What does the slice(lr) mean in fit_one_cycle()

In Lesson 3 - planet, I saw these 2 lines of code:

lr = 0.01
learn.fit_one_cycle(5, slice(lr))

if the slice(min_lr, max_lr) then I understand the fit_one_cycle() will use the scattered Learning Rates from slice(min_lr, max_lr). (Hopefully, my understanding to this is correct)

But in this case slice(lr) only has one parameter,

What are the differences between fit_one_cycle(5, lr) and fit_one_cycle(5, slice(lr)) ?
And what are the benefits of using slice(lr) instead of lr directly?

2 Likes

With the former, every parameter group will use a learning rate of lr, whereas with the latter, the last parameter group will use a learning rate of lr, while the other groups will have lr/10.

4 Likes

thanks @immarried when you say the former, do you mean use slice(lr)?
the latter, do you mean using slice(min_lr, max_lr)?

New to the AI and Python world, missing a lot of concept.

E,g, layer_groups, is it epoch?

What is the syntax of

  1. method(): return lr? => isinstace(ir,slice): return lr
  2. if lr.start: res = xxxx

Yes, say you have 3 layer groups: group 1, 2 and 3. max_lr=slice(1) means that the learning rate for group 3 is 1, and 0.1 for groups 1 and 2. max_lr=1 means the learning rate is 1 for groups 1, 2 and 3.

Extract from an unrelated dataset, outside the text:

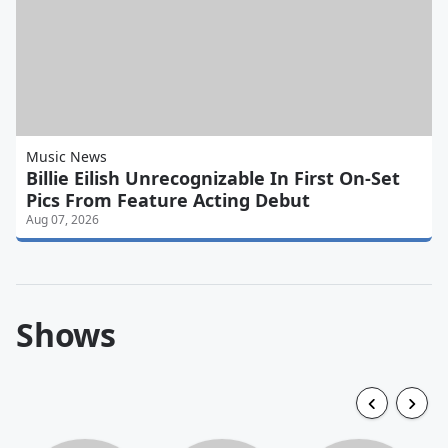
Music News
Billie Eilish Unrecognizable In First On-Set
Pics From Feature Acting Debut
Aug 07, 2026
Shows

A model’s weights/parameters can be divided into different groups, called “parameter groups” or “layer groups”. You can give each group a different learning rate, and then during training, parameters from different groups will be updated using these different learning rates.

6 Likes

How is it going to help us? I mean having different lr for different groups?
and beside that, doesn’t slice in python work with this parameters? slice (start, stop, step)? i can’t recognize these parameters in this line of code
learn.fit_one_cycle(1, slice(5e-3/(2.6**4),5e-3), moms=(0.8,0.7))

@ZahraHkh
Applying different lr for different groups is a technique called “discriminative layer training” that is introduced in part 1. This technique is commonly used in both computer vision and natural language processing. You can refer to this fastai doc for more details

I am not sure if I fully understand your second question. Did your question refer to why slice() could be passed 1 or 2 arguments only, while it in fact has 3 arguments?

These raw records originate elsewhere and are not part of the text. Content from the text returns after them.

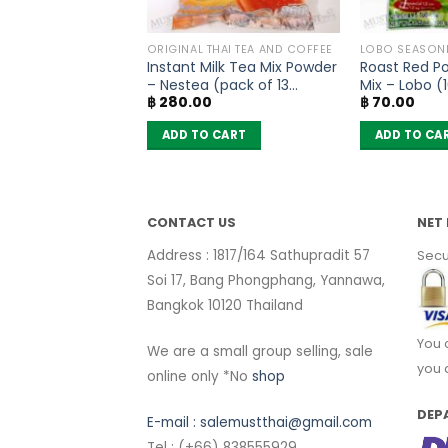
SONING
ORIGINAL THAI TEA AND COFFEE
LOBO SEASON
soning Mix Five
Instant Milk Tea Mix Powder
Roast Red P
nd – Lobo (65g)
– Nestea (pack of 13
Mix – Lobo (
฿
280.00
฿
70.00
sachets)
 CART
ADD TO CART
ADD TO CA
CONTACT US
NET 
Address : 1817/164 Sathupradit 57
Secu
Soi 17, Bang Phongphang, Yannawa,
Bangkok 10120 Thailand
You 
We are a small group selling, sale
you 
online only *No
shop
DEP
E-mail :
salemustthai@gmail.com
Tel : (+66) 838555929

slice() can be passed 1 or 2 arguments only. Below is a snippet of experiments for your reference:

In [9]: slice(5)
Out[9]: slice(None, 5, None)

In [10]: slice(1, 5)
Out[10]: slice(1, 5, None)

Therefore, in your last line, slice(5e-3/(2.6**4),5e-3) is equivalent to slice(start = 5e-3/(2.6**4), stop = 5e-3, step = None)

I hope my address could help!

5 Likes

Thank You so much for your complete and perfect answer. :slight_smile:
yes, that was what i meant.
Yes, it indeed helped me a lot. :slight_smile:

1 Like

Thanks alot @riven314 For this answer on Discriminative Learning , This was unresolved doubt which helped me alot , Also Thanks to @ZahraHkh For bringing to notice doubt on step size.

1 Like

You are welcome :slightly_smiling_face:

1 Like

Hi,

It cleared a lot of ambiguity. I am still stuck with using slice for max_lr and having two parameter.

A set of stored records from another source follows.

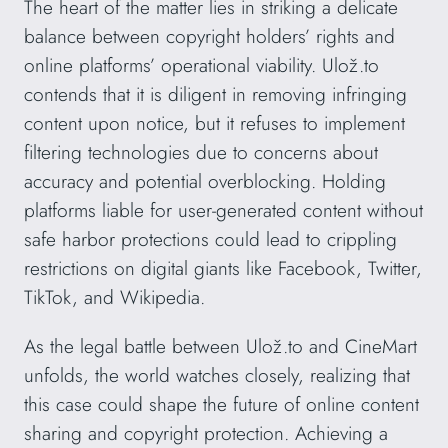
The heart of the matter lies in striking a delicate
balance between copyright holders’ rights and
online platforms’ operational viability. Ulož.to
contends that it is diligent in removing infringing
content upon notice, but it refuses to implement
filtering technologies due to concerns about
accuracy and potential overblocking. Holding
platforms liable for user-generated content without
safe harbor protections could lead to crippling
restrictions on digital giants like Facebook, Twitter,
TikTok, and Wikipedia.
As the legal battle between Ulož.to and CineMart
unfolds, the world watches closely, realizing that
this case could shape the future of online content
sharing and copyright protection. Achieving a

learn.fit_one_cycle(20, max_lr=slice(1e-5,1e-4))

Thank you,

In this case, slice(1e-5, 1e-4) is essentially slice(start = 1e-5, stop = 1e-4, step = None).

From the source code (fastai2), it triggers discriminative learning: 1e-5 will be the learning rate applied on the top layer, 1e-4 will be the learning rate applied on the bottom layer. The layers in between will have learning rate somewhere between 1e-5 and 1e-4 (geometrically progress).

See the definition of set_hyper for more details on how the learning rates distribute among layers: link

2 Likes

Hii Riven,
I am currently working on an image classification project for Melanoma classification. I am using FastAI. I have 3 different layer groups where the first two are of the densenet161 model and the last is a fully connected layer group.

In training, I first freeze the model and train it for a few epochs on a small learning rate (found by lr_find() function ). Then, I unfreeze the model and train it using the slice function. I am confused of which two learning rates to chose. Is there a way to approximate these rates using the lr_find() function?